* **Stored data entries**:

● ● ● ● ● ● ●

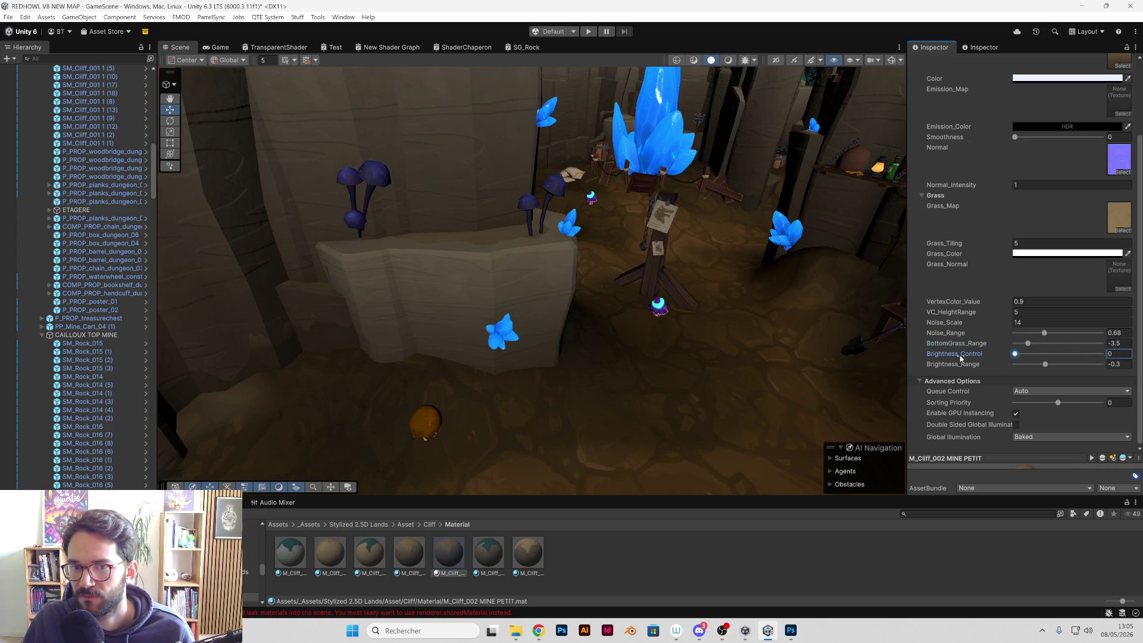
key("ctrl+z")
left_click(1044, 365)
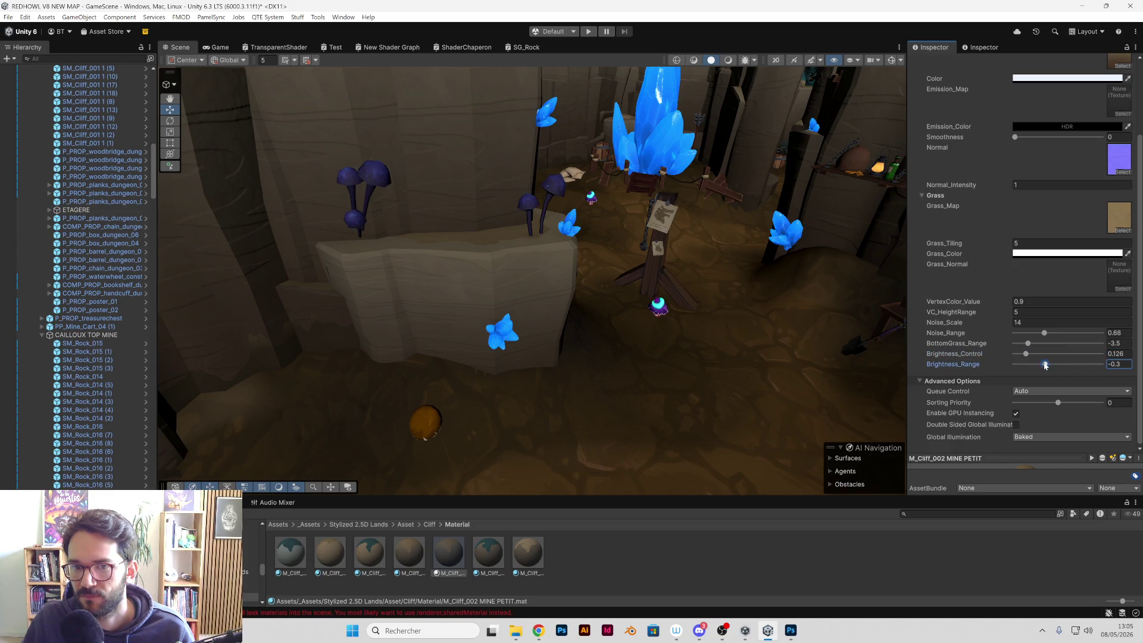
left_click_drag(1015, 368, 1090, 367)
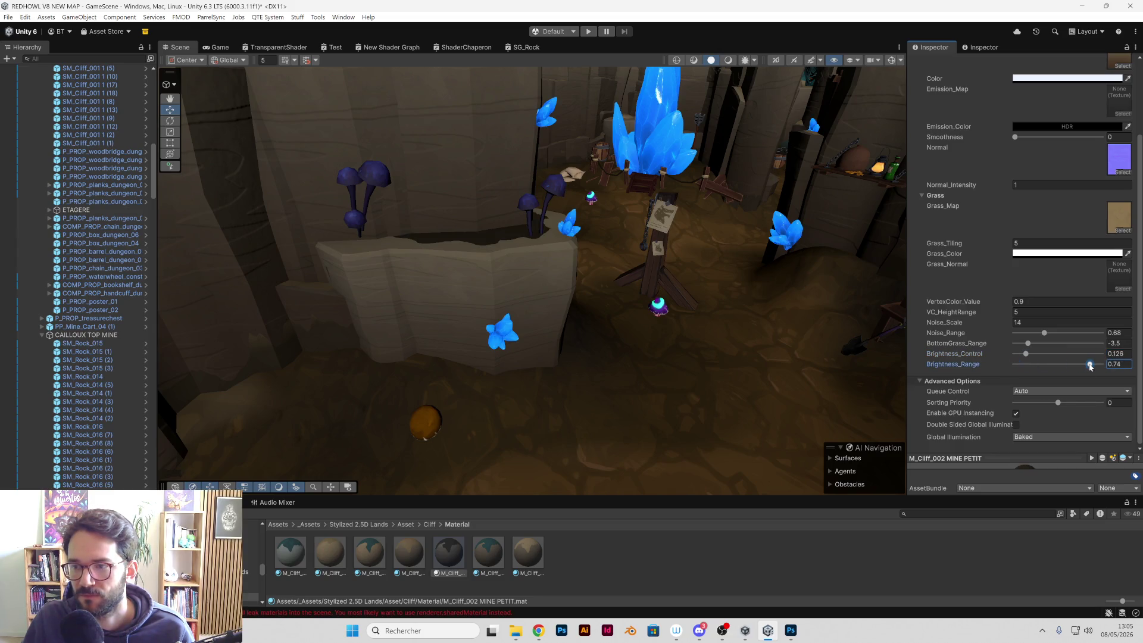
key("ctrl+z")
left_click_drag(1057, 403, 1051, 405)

● ● ● ● ● ● ●

Once the line containing "left_click_drag(1015, 368, 1090, 367)" is found in the records above, it and every line after it up to the last must be repeated exactly, without pictures.

left_click_drag(1015, 368, 1090, 367)
key("ctrl+z")
left_click_drag(1057, 403, 1051, 405)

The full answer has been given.